Establishment and characterization of cell lines from chromosomal instable colorectal cancer

Abstract

Aim: To generate novel tumor models for preclinical validation of biomarkers that allow drug response prediction and individual therapeutic decisions.

Methods: Cell line establishment was conducted by both direct in vitro culturing and in vivo xenografting followed by in vitro culturing procedure. A comprehensive characterization was subsequently performed. This included quality control, consisting of the confirmation of human and colorectal cancer (CRC) origin by DNA fingerprint and epithelial cell adhesion molecule (EpCAM) staining, as well as mycoplasma and human virus testing. Phenotypic analysis was done by light microscopy and multicolor flow cytometry. Histopathological examination (β-catenin and cytokeratin staining) was conducted in direct comparison to parental tumor tissues. Extensive molecular-pathological profiling included mutation analysis for CRC-associated driver mutations, assessment of chromosomal and microsatellite instability, and the grade of CpG island methylation. Additionally, an array-based comparative genomic hybridization analysis was performed. Drug responsiveness was assessed for a panel of classical and novel substances in clinical use for the treatment of solid cancers. Finally, tumorigenicity of the cell lines was tested by xenografting into immunocompromised nude mice.

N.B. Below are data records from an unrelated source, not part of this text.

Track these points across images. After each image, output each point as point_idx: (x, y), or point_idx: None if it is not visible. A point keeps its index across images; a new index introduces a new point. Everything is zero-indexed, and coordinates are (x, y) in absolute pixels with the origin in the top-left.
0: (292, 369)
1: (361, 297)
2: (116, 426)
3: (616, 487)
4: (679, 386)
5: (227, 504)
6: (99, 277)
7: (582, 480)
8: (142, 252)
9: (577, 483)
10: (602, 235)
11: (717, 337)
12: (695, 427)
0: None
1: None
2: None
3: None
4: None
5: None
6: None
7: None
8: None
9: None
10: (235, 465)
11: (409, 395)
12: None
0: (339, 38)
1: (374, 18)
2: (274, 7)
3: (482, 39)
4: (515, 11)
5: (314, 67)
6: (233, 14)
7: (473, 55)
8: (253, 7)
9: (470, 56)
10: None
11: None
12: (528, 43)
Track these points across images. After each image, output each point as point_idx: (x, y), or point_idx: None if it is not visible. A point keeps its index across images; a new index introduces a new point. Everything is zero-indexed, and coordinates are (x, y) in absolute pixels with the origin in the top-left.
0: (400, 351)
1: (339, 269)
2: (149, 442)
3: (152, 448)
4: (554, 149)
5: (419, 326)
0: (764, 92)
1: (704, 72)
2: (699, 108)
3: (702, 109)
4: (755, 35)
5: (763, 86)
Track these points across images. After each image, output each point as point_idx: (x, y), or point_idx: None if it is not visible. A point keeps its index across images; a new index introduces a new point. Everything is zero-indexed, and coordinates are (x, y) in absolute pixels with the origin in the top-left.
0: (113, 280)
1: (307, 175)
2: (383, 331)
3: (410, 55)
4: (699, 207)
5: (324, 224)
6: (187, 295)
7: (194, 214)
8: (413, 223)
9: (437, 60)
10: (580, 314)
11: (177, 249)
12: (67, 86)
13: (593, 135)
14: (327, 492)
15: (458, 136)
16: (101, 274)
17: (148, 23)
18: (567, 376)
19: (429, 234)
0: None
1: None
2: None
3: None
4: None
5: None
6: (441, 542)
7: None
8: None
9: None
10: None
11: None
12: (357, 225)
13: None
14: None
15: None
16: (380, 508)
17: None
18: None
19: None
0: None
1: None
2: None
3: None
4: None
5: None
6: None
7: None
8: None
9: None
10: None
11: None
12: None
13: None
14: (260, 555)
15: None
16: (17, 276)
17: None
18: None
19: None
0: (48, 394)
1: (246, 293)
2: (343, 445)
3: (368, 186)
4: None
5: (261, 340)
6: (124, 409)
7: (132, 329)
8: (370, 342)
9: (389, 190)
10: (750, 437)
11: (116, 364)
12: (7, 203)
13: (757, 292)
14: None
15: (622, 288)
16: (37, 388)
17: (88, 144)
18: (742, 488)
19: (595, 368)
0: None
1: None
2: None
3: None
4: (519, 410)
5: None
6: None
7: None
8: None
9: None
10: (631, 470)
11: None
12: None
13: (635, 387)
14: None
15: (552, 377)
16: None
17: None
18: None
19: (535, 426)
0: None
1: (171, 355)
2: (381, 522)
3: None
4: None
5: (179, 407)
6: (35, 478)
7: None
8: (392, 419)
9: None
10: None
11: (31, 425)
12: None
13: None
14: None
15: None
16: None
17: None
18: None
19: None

Results: Herein we describe the establishment of three ultra-low passage cell lines from two individual patients suffering from sporadic CRC. One cell line was derived directly from an early stage case (HROC18), whereas two cell lines could be established both direct from patient material and after xenografting from a late stage tumor (HROC32). All cell lines were free of contaminating mycoplasma and viruses. Molecular-pathological analysis allowed all cell lines to be classified as chromosomal instable (CIN(+)). They were aneuploid, with CpG island promoter methylation and microsatellite instability being absent. The following mutational profile was observed both in the cell lines and the parental tumor tissue: HROC18: APC(mut), p53(mut), K-ras(wt); HROC32: APC(wt), p53(mut), K-ras(mut). All cell lines were characterized as epithelial (EpCAM(+)) cells, showing distinct morphology and migration speed, but comparable growth kinetics. The cell lines showed different patterns of response towards clinically approved and novel drugs, with HROC18 being more resistant than HROC32 cells. Finally, in vivo tumorigenicity was demonstrated.

Conclusion: We successfully established and characterized novel ultra-low passage patient-derived CRC models as useful instruments for analyzing biological characteristics associated with the CIN(+) phenotype.

Keywords: Colorectal cancer; Drug response; Individualized medicine; Molecular characterization; Patient-derived tumor model; Translational research.

Figure 1

Representative histology of original patients’ tumors HROC18 and HROC32. HE histology, β-catenin, and cytokeratin (MNF116) staining as described in material and methods. Original magnification × 40.

Figure 2

Light microscopy of tumor cell lines after direct establishment (P5), and following short- (P30) and long-term in vitro culture (P60). Cell lines were established directly from patients’ tumor material and following xenografting in murine recipients as described in material and methods. Original magnification × 100.

Figure 3

Mycoplasma polymerase chain reaction, ploidy status, and secretion profile of tumor cells. A: Displayed are the results for 16S-rRNA-gene-based polymerase chain reaction for mycoplasma. All three lines were found free of contaminating mycoplasma. Samples amplified in the absence of tumor DNA served as a negative control, whereas a highly contaminated cell line was applied as a positive control, run in duplicates; B: Cytokine secretion pattern as determined by enzyme-linked immunosorbent assays. Cytokine concentrations were determined by comparison with a standard curve generated from serial dilutions of individual standards. Quantitative analysis of carcinoembryonic antigen (CEA), carbohydrate antigen 19-9 (CA19-9), and interleukin (IL) 8 secretion after three and five days of culture, respectively. Results show the mean ± SD of three independent experiments.

Figure 4

Single nucleotide polymorphism array 6.0 for assessment of chromosomal instability in cell lines. Analysis was performed according to manufacturer’s instructions. A: HROC18 cells; B: HROC32P cells.

Figure 5

Wound healing assays were performed with HROC18 and HROC32P cells, respectively. Representative images of migrating tumor cells around the wound area at d0, d2, d5, and d9 after wounding are shown. d: Day.

Figure 6

In vivo tumorigenicity. Female NMRI Foxn1^nu mice were challenged subcutaneously with 5 × 10⁶ tumor cells. Monitoring of tumor growth was performed for a total of 80 d. Both cell lines exhibited low tumorigenic potential in vivo, as can be depicted from the tumor growth curve. Values are given as mean tumor diameter ± SD.